The Auburn baseball team entered this weekend’s series against Kentucky with its back against the wall.

Fresh off three consecutive losses at Florida to open the Southeastern Conference schedule, the Tigers needed some positive momentum. Three games against Kentucky — which entered this weekend with an unbeaten record and the nation’s longest win streak — loomed.

There didn’t appear to be much reason for optimism.

Two games later, the Tigers are riding high.

Saturday’s 7-5 win against 16th-ranked Kentucky gave AU a 2-0 series lead. The Tigers head into today’s series finale with a chance at their first SEC sweep since 2003.

Sophomore Joseph Sanders was a high-school freshman then. And while he’s happy to pick up a series win, he is ready to snap that sweepless streak now.

“It’s huge to get a series win,” Sanders said. “We need to come out here and definitely try to get the sweep tomorrow.

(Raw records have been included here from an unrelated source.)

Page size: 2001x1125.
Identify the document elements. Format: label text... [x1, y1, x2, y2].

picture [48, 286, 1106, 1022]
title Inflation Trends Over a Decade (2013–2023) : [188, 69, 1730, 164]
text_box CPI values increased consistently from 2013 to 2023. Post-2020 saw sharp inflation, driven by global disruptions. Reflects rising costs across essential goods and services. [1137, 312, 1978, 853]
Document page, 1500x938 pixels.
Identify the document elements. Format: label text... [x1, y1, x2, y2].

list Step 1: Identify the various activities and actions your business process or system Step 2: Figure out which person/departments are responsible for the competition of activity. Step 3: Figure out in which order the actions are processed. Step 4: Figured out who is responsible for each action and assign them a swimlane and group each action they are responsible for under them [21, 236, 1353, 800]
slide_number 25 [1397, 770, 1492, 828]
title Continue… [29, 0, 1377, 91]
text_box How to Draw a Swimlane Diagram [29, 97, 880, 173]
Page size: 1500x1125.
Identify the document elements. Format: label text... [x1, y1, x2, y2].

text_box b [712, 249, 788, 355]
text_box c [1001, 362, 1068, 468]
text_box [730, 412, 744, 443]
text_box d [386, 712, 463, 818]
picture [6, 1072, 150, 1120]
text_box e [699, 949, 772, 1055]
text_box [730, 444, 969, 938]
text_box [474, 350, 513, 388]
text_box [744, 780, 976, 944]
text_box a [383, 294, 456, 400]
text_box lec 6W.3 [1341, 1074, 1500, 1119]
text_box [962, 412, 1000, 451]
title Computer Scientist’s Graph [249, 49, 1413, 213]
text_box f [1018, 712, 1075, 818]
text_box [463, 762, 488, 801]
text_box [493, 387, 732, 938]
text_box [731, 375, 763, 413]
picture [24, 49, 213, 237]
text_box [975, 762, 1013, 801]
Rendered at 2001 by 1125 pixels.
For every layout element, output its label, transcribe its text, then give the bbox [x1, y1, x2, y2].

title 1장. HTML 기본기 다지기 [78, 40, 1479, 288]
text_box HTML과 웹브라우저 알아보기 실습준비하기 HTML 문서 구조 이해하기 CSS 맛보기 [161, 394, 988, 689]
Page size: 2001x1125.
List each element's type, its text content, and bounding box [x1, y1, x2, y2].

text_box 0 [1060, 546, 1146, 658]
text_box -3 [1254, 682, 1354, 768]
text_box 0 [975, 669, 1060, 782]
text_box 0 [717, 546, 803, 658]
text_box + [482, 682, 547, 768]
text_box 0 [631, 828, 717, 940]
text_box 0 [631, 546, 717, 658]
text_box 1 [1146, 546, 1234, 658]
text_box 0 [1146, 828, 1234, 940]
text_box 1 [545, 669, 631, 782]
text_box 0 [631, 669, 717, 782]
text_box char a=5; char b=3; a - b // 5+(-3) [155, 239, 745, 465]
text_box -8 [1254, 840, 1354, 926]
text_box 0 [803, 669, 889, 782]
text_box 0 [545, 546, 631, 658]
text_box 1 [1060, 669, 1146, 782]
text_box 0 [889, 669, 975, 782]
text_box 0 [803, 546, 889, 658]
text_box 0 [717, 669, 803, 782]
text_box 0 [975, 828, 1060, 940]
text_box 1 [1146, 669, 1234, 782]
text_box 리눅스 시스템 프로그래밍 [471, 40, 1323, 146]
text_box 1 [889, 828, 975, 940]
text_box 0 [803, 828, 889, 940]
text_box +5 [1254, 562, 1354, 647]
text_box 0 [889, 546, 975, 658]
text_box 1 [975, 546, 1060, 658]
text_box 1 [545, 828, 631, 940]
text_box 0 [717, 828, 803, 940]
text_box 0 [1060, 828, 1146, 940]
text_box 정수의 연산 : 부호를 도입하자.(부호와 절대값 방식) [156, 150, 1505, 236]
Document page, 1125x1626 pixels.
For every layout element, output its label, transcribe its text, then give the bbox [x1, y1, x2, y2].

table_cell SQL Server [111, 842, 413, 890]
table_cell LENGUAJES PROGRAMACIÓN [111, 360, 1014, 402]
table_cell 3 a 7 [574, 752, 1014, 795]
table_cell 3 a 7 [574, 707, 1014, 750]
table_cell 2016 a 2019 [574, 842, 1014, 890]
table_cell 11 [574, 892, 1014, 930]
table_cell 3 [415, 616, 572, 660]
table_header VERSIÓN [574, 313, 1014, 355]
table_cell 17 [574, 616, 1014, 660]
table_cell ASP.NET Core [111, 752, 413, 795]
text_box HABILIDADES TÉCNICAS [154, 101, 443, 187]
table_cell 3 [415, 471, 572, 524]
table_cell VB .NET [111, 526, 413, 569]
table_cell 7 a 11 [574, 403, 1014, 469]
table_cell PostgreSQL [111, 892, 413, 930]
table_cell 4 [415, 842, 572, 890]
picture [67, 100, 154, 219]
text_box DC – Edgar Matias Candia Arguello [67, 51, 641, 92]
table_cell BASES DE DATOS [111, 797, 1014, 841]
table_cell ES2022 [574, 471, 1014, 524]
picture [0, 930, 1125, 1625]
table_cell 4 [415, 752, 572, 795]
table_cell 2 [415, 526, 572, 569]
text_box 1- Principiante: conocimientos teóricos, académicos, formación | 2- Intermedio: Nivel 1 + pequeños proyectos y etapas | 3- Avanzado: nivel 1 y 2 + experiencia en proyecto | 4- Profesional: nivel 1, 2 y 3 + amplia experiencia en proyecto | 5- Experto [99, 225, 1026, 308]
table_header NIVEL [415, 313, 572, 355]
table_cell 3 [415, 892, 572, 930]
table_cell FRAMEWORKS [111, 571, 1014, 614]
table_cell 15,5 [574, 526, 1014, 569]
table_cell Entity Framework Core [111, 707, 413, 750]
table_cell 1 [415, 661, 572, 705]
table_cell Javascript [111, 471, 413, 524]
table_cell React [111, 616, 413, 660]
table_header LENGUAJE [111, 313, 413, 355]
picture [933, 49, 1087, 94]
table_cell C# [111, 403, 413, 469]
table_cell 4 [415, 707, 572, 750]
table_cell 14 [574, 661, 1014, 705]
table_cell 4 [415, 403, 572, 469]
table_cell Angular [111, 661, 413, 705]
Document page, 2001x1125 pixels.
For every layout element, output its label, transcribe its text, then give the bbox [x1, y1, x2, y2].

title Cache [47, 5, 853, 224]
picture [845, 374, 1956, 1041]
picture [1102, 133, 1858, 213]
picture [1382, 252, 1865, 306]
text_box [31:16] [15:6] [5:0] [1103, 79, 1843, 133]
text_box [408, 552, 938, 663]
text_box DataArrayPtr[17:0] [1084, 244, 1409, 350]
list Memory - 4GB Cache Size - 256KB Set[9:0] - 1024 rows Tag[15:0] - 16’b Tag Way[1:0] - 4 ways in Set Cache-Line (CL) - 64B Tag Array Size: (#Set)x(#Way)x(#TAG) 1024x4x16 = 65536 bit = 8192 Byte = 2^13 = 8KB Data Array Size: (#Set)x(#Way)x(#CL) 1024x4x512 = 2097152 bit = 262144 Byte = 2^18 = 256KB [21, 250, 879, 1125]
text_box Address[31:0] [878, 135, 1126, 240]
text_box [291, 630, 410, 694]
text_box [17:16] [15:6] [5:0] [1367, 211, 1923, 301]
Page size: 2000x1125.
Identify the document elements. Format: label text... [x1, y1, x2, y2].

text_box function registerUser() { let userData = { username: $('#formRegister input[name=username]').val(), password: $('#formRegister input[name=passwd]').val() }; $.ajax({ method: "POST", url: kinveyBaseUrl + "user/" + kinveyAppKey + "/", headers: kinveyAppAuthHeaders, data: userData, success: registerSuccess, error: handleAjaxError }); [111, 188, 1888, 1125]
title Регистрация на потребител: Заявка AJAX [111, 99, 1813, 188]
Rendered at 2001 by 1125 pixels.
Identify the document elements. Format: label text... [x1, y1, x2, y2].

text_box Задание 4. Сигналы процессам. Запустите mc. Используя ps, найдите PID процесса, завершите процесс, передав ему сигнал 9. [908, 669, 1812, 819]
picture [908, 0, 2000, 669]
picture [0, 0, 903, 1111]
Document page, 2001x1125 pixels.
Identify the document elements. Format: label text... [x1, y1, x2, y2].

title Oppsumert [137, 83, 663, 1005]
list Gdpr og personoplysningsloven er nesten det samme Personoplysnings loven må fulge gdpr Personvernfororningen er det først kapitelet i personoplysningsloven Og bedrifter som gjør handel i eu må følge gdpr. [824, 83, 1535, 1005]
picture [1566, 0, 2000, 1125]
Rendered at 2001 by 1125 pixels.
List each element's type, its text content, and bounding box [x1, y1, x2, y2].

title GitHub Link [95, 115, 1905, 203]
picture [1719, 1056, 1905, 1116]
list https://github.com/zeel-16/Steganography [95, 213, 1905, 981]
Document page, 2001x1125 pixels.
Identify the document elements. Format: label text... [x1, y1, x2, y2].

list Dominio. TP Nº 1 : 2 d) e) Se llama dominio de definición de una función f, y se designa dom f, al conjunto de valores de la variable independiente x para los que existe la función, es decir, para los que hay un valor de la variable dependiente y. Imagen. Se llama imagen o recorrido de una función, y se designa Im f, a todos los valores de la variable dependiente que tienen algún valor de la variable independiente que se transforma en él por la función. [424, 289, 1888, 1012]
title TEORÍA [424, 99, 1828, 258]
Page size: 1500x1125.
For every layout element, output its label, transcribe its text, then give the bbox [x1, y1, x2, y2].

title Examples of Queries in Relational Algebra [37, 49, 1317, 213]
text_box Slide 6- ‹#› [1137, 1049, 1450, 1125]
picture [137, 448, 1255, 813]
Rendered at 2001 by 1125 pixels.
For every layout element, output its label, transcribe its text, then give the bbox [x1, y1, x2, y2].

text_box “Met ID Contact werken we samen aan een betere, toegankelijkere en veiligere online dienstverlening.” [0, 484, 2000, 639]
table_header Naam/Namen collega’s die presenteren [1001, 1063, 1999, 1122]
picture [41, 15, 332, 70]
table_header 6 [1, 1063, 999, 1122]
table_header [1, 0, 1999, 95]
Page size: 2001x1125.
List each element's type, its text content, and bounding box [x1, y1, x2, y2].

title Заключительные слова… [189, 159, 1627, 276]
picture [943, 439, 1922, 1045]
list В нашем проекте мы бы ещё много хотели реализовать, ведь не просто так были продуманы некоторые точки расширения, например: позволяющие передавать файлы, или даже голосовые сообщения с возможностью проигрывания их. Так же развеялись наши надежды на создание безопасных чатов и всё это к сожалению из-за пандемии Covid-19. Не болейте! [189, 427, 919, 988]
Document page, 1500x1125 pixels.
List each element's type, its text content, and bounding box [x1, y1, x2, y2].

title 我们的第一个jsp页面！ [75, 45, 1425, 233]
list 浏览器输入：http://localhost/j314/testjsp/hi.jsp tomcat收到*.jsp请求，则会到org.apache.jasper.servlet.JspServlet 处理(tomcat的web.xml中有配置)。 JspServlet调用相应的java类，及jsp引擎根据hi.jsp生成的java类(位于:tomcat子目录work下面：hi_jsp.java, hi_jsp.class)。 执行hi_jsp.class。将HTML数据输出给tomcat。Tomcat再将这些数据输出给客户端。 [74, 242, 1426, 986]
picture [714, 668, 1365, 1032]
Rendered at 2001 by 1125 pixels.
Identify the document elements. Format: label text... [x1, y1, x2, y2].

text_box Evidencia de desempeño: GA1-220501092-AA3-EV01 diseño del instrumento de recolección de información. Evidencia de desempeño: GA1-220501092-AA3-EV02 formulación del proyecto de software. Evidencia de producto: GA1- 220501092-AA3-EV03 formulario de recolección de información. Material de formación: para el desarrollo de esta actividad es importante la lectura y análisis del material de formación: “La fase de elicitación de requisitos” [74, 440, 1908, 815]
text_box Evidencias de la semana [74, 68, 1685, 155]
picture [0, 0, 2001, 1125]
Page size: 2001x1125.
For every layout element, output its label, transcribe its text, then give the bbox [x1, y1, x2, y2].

“We haven’t been able to finish a sweep since we’ve been here. It’d be nice to get a sweep, get three wins in the SEC.”

Auburn (14-8, 2-3 SEC) won Friday’s game with clutch pitching and just enough hitting, shutting out Kentucky’s SEC-best offense in a 2-0 win.

Saturday’s game followed a different plan.

Auburn led, 1-0, in the top of the fourth inning when Kentucky (19-2, 3-2) finally found its offense. Brian Spear and Sawyer Carroll singled to start the inning.

With the heart of the Kentucky order coming up and nobody out, Auburn starter Cory Luckie (3-2) needed a break.

Junior shortstop Matt Hall had just the thing.

Hall perfectly executed a hidden-ball trick against Spear, catching the senior leading off second base. The trickery snapped Kentucky’s momentum and blunted the rally; the Wildcats didn’t manage a run in the inning.

“It was perfect timing,” Sanders said. “It killed their rally for sure.”

Luckie admitted he was a little nervous.

“Whenever he comes to me with a man on second base and the ball’s in his glove, I’m thinking, ‘Oh God, it’s coming,’” Luckie said with a laugh. “He didn’t drop the ball in my glove, so I was like, ‘All right. Here we go.’”

The play bought AU some breathing room, but Kentucky came back with four runs in the top of the fifth. Trailing, 4-1, the Tigers needed more than defensive trickery.

Sanders came through.

With the bases loaded and two out, Sanders hammered an 0-1 fastball from Kentucky reliever Andrew Albers (4-1) into left field, clearing the bases and tying the game.

“It was a big moment in the game,” Sanders said. “I got up to the plate and I was ready to do what I needed to do to get some runs across.”

Freshman Hunter Morris hit a two-run single in the sixth to give AU a 6-4 lead, and Sanders added an RBI single to push the lead to 7-4.

Kentucky threatened again in the seventh. Chris Wade and Troy Frazier opened the inning with singles. But Luckie forced three consecutive groundouts — the second scored Wade from third — to end the inning.

Luckie finished with five strikeouts in eight innings.

“Nothing really bothers the kid,” Slater said. “He has a lot of confidence.”

Former Central star Bryan Woodall pitched a scoreless ninth for his eighth save, his second of the series.